Gasco, the company which operates the pipeline, shut it down after the explosion. 

This is the third attack on Egyptian gas pipelines since an uprising overthrew Hosni Mubarak, the country’s president, and saw power being handed over to the military. The first two took place on April 27 and February 5.

There was also a failed attempt to attack the pipeline in March.

Egypt supplies about 40 per cent of Israel’s natural gas, where it is used mainly to generate electricity. In December 2010, four Israeli firms signed 20-year contracts worth up to $10bn to import Egyptian gas.

Jordan, meanwhile, imports about 6.8 million cubic metres of Egyptian gas every day, accounting for 80 per cent of its electricity requirements.

Revision of contracts

In April, Essam Sharaf, the Egyptian prime minister, asked for the revision of all contracts to supply gas abroad, including to Israel.

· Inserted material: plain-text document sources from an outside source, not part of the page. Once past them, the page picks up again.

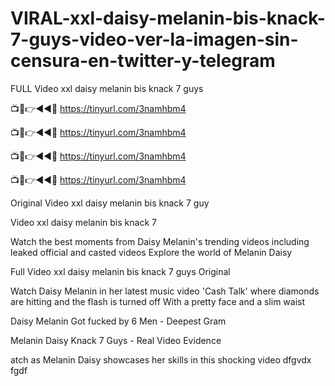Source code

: # VIRAL-xxl-daisy-melanin-bis-knack-7-guys-video-ver-la-imagen-sin-censura-en-twitter-y-telegram

FULL Video xxl daisy melanin bis knack 7 guys

📺📱👉◄◄🔴 https://tinyurl.com/3namhbm4

📺📱👉◄◄🔴 https://tinyurl.com/3namhbm4

📺📱👉◄◄🔴 https://tinyurl.com/3namhbm4

📺📱👉◄◄🔴 https://tinyurl.com/3namhbm4


Original Video xxl daisy melanin bis knack 7 guy

Video xxl daisy melanin bis knack 7 

Watch the best moments from Daisy Melanin's trending videos including leaked official and casted videos Explore the world of Melanin Daisy 

Full Video xxl daisy melanin bis knack 7 guys Original

Watch Daisy Melanin in her latest music video 'Cash Talk' where diamonds are hitting and the flash is turned off With a pretty face and a slim waist

Daisy Melanin Got fucked by 6 Men - Deepest Gram

Melanin Daisy Knack 7 Guys - Real Video Evidence

atch as Melanin Daisy showcases her skills in this shocking video dfgvdx fgdf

Sharaf said the contracts would be revisited so the gas “would be sold with deserved prices that achieve the highest returns for Egypt”.

The controversial gas deal with Israel has been repeatedly challenged in Egyptian courts on the grounds of its secretive clauses and because it was done without parliamentary consultation.

A court imposed an injuction on the deal, in a move ignored by Mubarak’s government. A higher court overturned the freeze in 2010, on condition the government regulate the quantity and price of gas exported.

In May, Jordan said Egypt was withholding its contracted gas supply to energy-poor Jordan unless a new deal was signed at a higher price.

Under a 14-year deal signed in 2002, Egypt used to sell gas to Jordan at a discounted price – half of the market price, or $3 per million British Thermal Units.